291. Jeannette said:
I am loving the white trash pics!! BRILLIANT!!!
292. Caren said:
Laughing. I've probably not left a message in the past but these photos just did me in. You are truly a radical! I love it!!!!
293. Stacey said:
I just snorted. Loudly. And sprayed Lemonade all over the computer screen. These pictures are priceless! Best thing I have seen on the 'net all year!
294. Sarah said:
Ha .. take THAT internets ...
ROTFLMAO, just the tatoo alone took 30 secs out of your life to apply .. you're looking good dooce!
Can't wait to meet the new little girl! Is Leta ready yet? You? Jon? Good luck with the birth .. how extraordinarily exciting, second (and last) time around! Savour that pain mama!!!
295. Anonymous said:
AHHHHH! ahhaahhhaah!! bwah!!!! That was me laughing my butt off! I love it, love it, love it!!! Very creative and funny!
296. Kelly said:
You are tiny!!! You look wonderful for being so close to your due date. I see no "whale" in you!
297. sara said:
I hope Tyra reads your blog, because I can totally see this as an ANTM photo shoot.

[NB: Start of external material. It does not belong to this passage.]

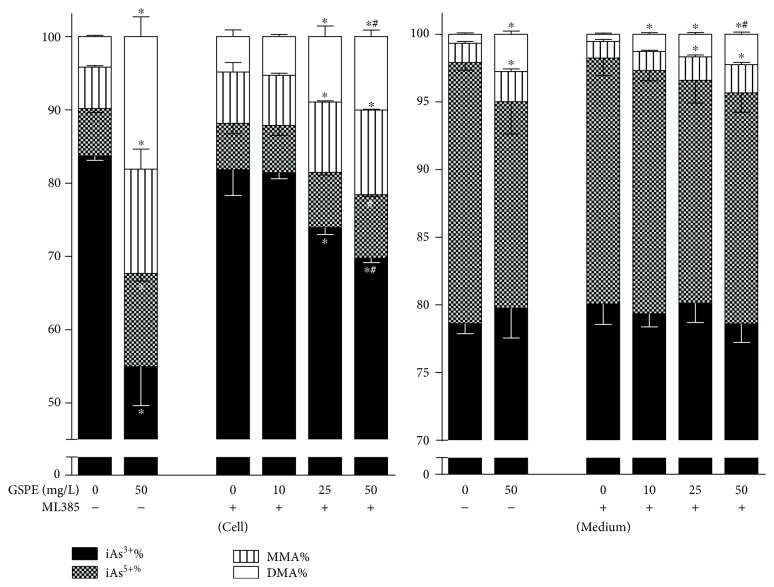
Proportion of arsenic compounds in Nrf2-suppressed cells (mean ± SD, n = 3). Nrf2-suppressed cells were treated with arsenic (25 μM) and grape seed procyanidin extract (GSPE; 0, 10, 25, and 50 mg/L) for 24 h. ∗Versus the GSPE (0 mg/L) group, P < 0.05; #versus the same intervention group in Nrf2 normal cells, P < 0.05. The proportions of various arsenic compounds in Nrf2-suppressed cells and its medium were calculated. The iAs3+ proportion was higher in Nrf2-suppressed cells treated with GSPE (50 mg/L) than in Nrf2 normal cells treated with the same dose. However, the DMA proportions in Nrf2-suppressed cells treated with GSPE (50 mg/L) and in medium were lower than that in Nrf2 normal cells and medium treated with the same dose.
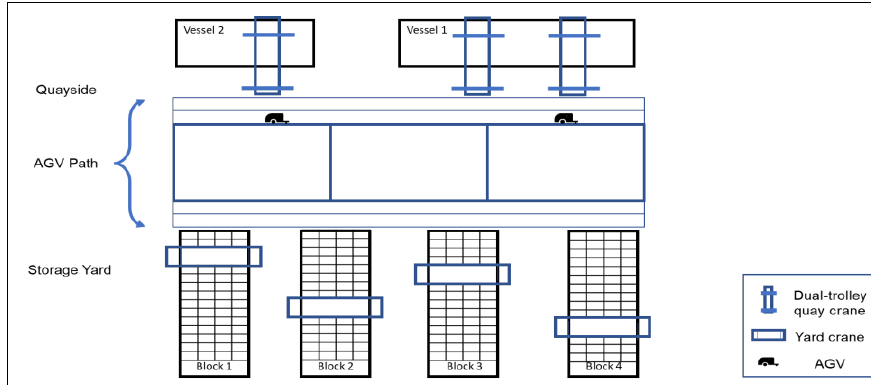
Figure 2. A typical layout of an ACT .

I totally LOL'd. Thank you and stay sane this next few weeks! I'm only at week 10....
298. Meredth said:
Heather Armstrong, I have read and seen many funny things on this here website. But this? This takes the powdered donut.
Hi-f*in-larious.
299. Amy said:
You have GOT to keep these photos! They'll serve double duty in 16 years when you threaten her with showing them to her prom date.
300. MotherProof said:
Heather, is there any way we could use that photo on the MotherProof homepage, as our ideal of graceful and sophisticated motherhood?